American Conference Institute’s 18th National Forum on Wage & Hour Claims and Class Actions will provide you with an unparalleled opportunity to convene with expert in-house counsel from Walmart, Coca-Cola, Bank of America, Microsoft, Home Depot, U.S. Bank, Dow Jones & Co., American Airlines, Darden Restaurants, Covidien, Cisco Systems, Wells Fargo, Marsh & McLennan, RBS, Kaplan, IBM, The Hartford, DIRECTV, Family Dollar Stores, TIAA-CREF, Reed Elsevier, and AXA Equitable, as well as renowned federal and state judges, top government officials, and leading outside defense counsel from around the nation, who will provide you with expert advice, insider strategies, and comprehensive updates on:
  • Assessing the impact of Wal-Mart v. Dukes and its progeny on FLSA collective actions, Rule 23 class actions, and hybrid cases
  • Obtaining decertification of a class at different stages of the litigation process
  • Overcoming the complexities of managing and defending against multidistrict litigation
  • Managing and defending against the latest claims from the plaintiffs’ bar

We've been to this seminar before, and it was a valuable experience. It's good for a minimum of 7.75 hours of California MCLE credits, plus another 2 hours for each focus session.

The list of topics and speakers is impressive. A complete brochure can be downloaded here. If we're not in trial, we'll see you there.


SCOTUS Hears Argument in American Express v. Italian Colors Restaurant

The U.S. Supreme Court heard oral arguments Wednesday in American Express Co. v. Italian Colors Restaurant, an arbitration class action waiver case from the Second Circuit that could expand or reduce the scope of AT&T Mobility LLC v. Concepcion, 131 S. Ct.1740 (2011). The Circuit Court decision can be read here.

The issue presented on review is:

Whether the Federal Arbitration Act permits courts, invoking the “federal substantive law of arbitrability,” to invalidate arbitration agreements on the ground that they do not permit class arbitration of a federal-law claim.

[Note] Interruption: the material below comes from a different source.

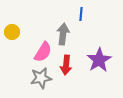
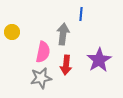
pink semicircle: rotated 20 degrees counterclockwise
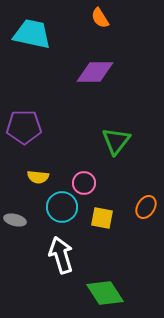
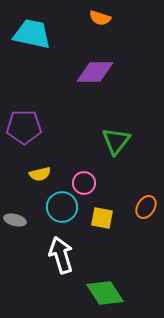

In Green Tree Financial v. Randolph, 531 U.S. 79, 90 (2000), the SCOTUS implied that plaintiffs shouldn’t have to arbitrate if they could prove that they could not effectively vindicate their federal statutory rights in the arbitral forum. A decade later, in Stolt-Nielsen S.A. v. AnimalFeeds International Corp., 130 S. Ct. 1758 (2010) , the SCOTUS held that the Federal Arbitration Act prohibits arbitrators from imposing class arbitration on parties that have not agreed to such procedures. A year after that, in AT&T Mobility LLC v. Concepcion, 131 S. Ct. 1740 (2011) , the SCOTUS held that the FAA preempts state laws invalidating commercial arbitration agreements on the ground that they forbid class arbitration. However, AT&T Mobility addressed unconscionability principles under state law, within the scope of Section 2 preemption, so it did not address the vindication of rights doctrine, which is a federal common law doctrine. Now, the SCOTUS addresses this issue in American Express

The Second Circuit held that the American Express class action waiver was unenforceable because its effect would be to prevent the plaintiffs from effectively vindicating their statutory rights plaintiffs, notwithstanding the holdings in Stolt-Nielsen or AT&T Mobility.

It is usually difficult to predict where a majority of justices stand based on the questions they pose during oral argument, but if you enjoy doing so, you can read the transcript here. We suspect that the vote will be 5-3 to overturn the Second Circuit (Justice Sotomayor recused herself because she sat on the Second Circuit panel that issued one of the earlier rulings). If we are right, companies will be able to effectively give themselves contractual immunity from liability for violating even important statutory rights on a large scale, as long as each individual's damages aren't large enough to warrant hiring a lawyer.